(Page images and extracted text)
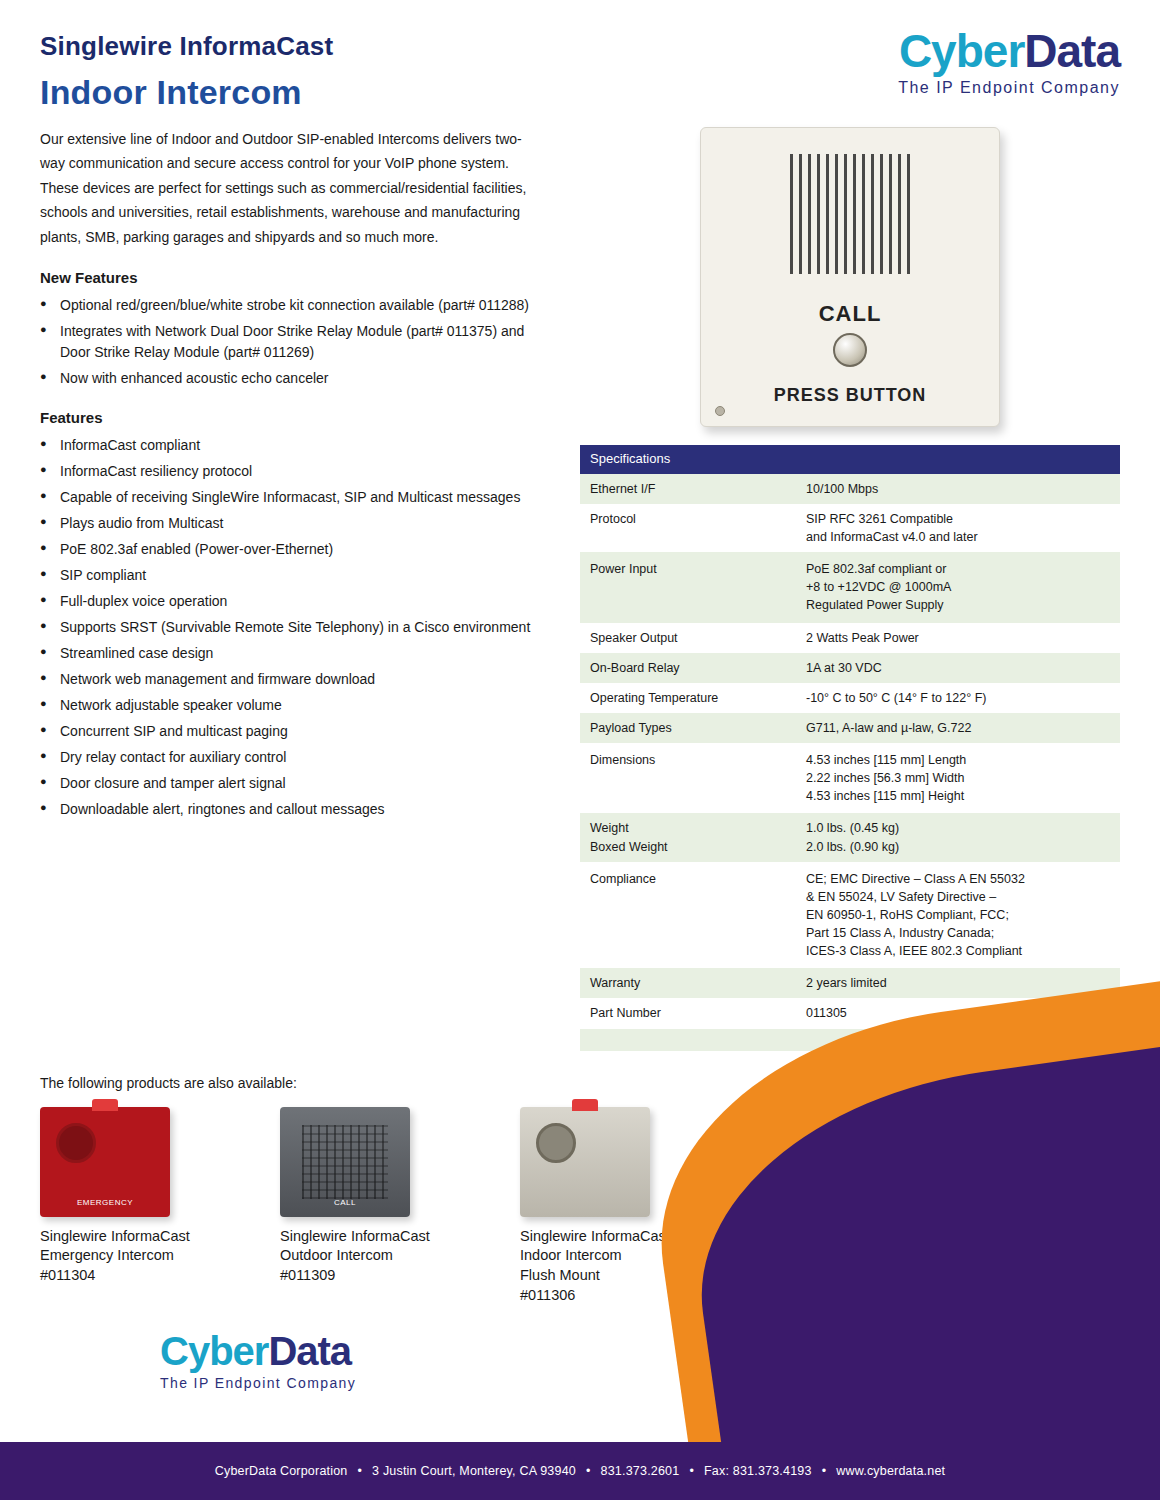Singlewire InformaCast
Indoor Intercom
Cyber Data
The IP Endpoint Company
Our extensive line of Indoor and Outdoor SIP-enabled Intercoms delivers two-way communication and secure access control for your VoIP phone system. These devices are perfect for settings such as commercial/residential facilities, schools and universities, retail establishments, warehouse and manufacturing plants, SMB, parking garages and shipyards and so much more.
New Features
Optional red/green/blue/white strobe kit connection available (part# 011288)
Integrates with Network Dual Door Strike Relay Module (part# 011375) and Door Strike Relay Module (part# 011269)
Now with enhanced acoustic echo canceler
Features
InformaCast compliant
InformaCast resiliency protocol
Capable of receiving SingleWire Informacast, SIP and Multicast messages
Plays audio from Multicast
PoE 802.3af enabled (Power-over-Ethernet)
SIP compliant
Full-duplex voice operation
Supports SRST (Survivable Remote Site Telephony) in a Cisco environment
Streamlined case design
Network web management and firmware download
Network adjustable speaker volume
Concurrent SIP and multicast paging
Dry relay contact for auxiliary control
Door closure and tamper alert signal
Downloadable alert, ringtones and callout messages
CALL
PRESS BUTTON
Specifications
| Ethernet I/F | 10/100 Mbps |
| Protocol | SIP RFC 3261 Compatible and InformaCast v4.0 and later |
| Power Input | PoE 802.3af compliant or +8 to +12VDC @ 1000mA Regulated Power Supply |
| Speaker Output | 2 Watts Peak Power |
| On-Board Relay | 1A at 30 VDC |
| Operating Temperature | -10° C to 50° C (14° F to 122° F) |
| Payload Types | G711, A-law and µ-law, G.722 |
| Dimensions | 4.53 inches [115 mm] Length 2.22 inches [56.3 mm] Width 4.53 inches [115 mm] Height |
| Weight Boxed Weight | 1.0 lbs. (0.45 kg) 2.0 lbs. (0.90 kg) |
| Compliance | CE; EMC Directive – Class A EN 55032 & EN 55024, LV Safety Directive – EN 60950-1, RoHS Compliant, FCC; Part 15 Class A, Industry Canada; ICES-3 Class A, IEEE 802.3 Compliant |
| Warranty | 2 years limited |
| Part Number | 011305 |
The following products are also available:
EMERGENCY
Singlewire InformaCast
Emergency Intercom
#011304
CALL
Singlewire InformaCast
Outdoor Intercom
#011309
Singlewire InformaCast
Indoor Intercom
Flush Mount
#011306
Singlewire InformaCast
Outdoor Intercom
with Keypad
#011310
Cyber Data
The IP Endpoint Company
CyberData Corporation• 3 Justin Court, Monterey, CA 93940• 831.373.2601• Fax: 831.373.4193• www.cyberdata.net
--
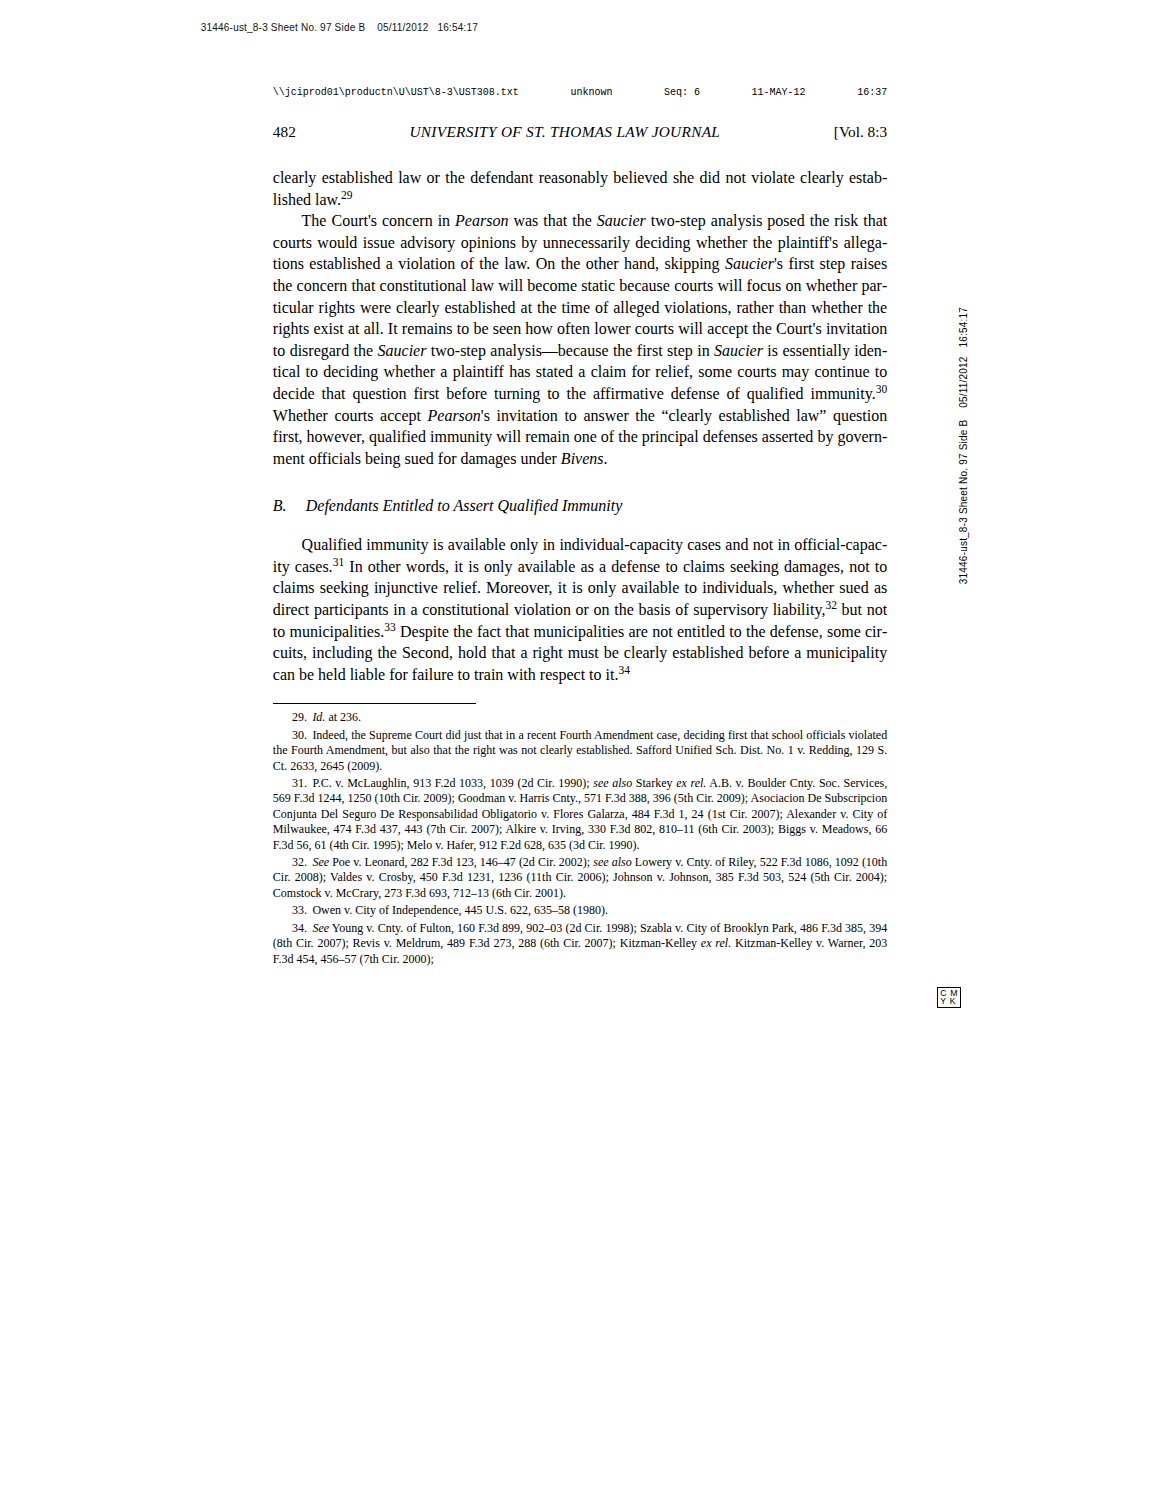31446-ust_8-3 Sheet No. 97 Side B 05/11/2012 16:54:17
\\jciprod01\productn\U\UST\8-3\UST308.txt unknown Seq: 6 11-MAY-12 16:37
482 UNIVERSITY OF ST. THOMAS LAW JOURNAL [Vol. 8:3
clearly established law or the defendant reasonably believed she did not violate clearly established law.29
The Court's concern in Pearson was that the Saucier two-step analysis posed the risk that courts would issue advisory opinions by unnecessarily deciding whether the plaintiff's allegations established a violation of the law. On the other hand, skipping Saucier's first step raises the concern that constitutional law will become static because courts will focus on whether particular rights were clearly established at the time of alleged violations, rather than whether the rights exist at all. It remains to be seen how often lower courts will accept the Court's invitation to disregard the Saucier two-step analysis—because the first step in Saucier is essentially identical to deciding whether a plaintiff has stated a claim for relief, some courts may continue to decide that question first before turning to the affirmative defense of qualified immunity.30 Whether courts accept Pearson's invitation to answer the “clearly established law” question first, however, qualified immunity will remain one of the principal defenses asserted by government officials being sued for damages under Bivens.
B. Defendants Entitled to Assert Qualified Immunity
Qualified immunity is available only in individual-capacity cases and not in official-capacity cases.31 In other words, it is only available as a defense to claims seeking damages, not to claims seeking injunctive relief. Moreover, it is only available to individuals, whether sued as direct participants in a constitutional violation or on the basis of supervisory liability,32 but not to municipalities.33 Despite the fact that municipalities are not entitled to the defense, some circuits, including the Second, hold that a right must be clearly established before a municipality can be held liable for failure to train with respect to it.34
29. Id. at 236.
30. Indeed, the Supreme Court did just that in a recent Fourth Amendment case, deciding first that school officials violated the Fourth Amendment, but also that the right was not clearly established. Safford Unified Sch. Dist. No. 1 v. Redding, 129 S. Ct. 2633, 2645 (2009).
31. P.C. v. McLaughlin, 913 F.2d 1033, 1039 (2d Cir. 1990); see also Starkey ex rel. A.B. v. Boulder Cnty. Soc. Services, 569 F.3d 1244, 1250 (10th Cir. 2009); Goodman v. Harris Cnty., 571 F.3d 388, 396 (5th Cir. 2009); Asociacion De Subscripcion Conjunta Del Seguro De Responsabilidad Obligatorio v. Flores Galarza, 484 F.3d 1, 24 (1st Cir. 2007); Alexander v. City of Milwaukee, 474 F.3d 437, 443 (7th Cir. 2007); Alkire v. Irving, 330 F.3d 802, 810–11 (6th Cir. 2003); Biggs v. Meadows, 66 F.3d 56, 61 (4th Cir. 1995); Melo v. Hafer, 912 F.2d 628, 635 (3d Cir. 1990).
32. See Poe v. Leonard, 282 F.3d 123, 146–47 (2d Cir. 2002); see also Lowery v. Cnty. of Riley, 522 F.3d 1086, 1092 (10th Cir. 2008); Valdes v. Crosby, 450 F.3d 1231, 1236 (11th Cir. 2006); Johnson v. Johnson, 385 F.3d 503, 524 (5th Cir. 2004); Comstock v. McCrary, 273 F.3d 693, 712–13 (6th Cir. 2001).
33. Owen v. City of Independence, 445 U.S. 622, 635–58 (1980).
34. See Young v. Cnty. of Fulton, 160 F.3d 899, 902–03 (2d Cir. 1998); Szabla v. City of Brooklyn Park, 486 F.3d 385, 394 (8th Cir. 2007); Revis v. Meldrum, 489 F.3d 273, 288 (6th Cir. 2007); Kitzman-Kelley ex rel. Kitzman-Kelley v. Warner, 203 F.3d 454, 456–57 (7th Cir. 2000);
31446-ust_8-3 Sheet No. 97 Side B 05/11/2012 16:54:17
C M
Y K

Work to complete:
Show all lines in the records above that hold "Ethernet".

Solution for this task:
PoE 802.3af enabled (Power-over-Ethernet)
| Ethernet I/F | 10/100 Mbps |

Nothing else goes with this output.